Chapter 15 necessarily provides for the recognition of the laws of most nations, notwithstanding how different they may be from those of the United States. Even foreign laws that provide less protection or cause different outcomes than U.S. laws are imposed upon domestic creditors and other interested parties. See, e.g., In re ABC Learning Centres Ltd., 728 F.3d 301, 309–10 (3d Cir. 2013) (affirming the recognition of an Australian proceeding that allowed for concurrent receivership and liquidation pursuant to which secured creditors could immediately realize the value of their collateral and obtain a timing advantage not available under U.S. law). The provisions of Chapter 15 can also provide a way around often stringent jurisdictional requirements and foreign-judgment recognition laws applied by the U.S. district courts.

Accordingly, depending on the law of the country in which the main proceeding is commenced, domestic entities must be prepared for the impact on their rights in ways in which they would not be if U.S. law controlled. This should become a consideration for domestic and other entities with assets in the United States when extending credit, providing services, or otherwise doing business with multinational companies based abroad.

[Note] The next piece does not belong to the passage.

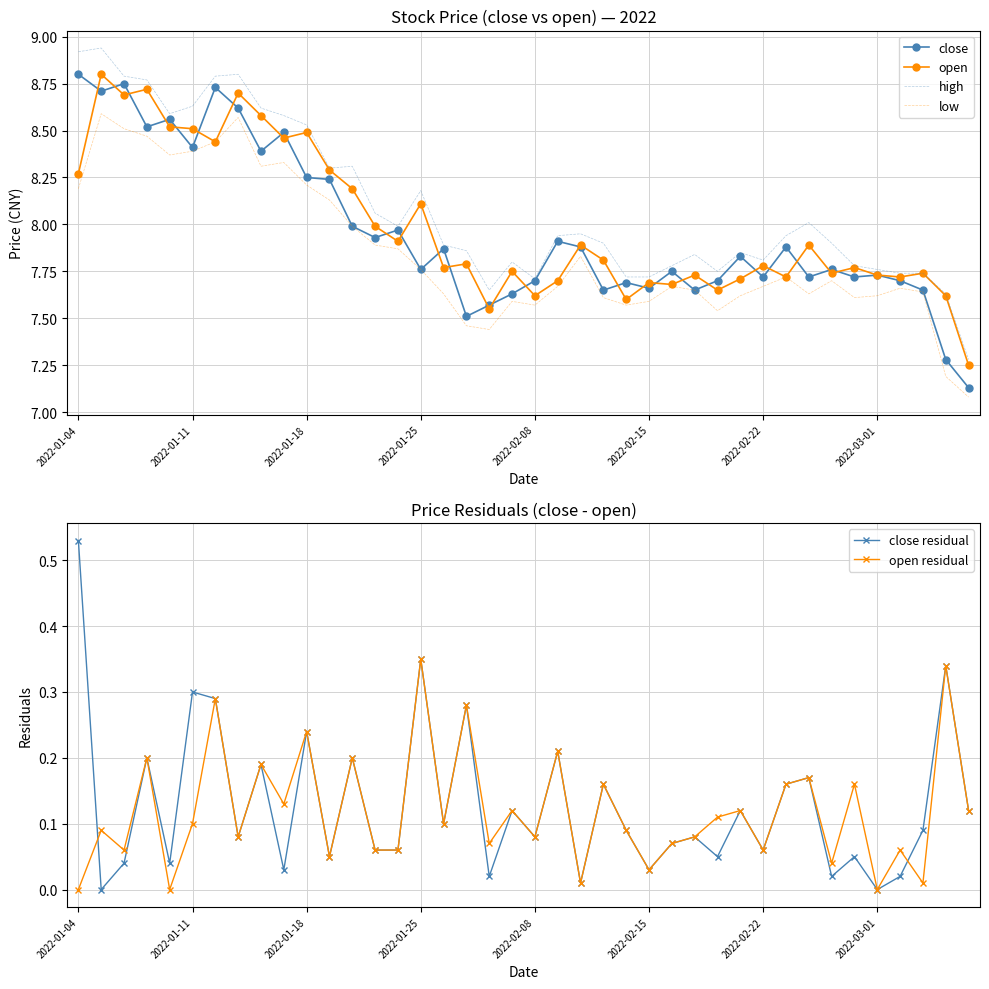

Does the chart have visible grid lines?

Yes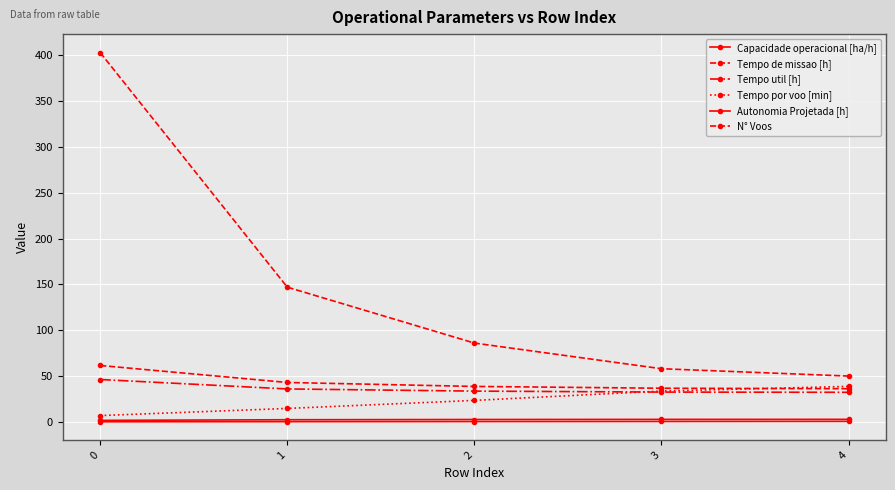

What is the average value of the Tempo de missao [h] series?

43.2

Chapter 15 went into effect on October 17, 2005. Although currently sparse, case law on the subject is steadily growing, which will further define the way bankruptcy courts apply Chapter 15. As the interconnectedness of the world grows, the use of Chapter 15 will undoubtedly grow as well. Although Chapter 15 can certainly be a more efficient method for multinational companies to administer cross-border insolvency cases, it can also have significant negative implications for domestic companies that may previously have been insulated from insolvency proceedings pending abroad.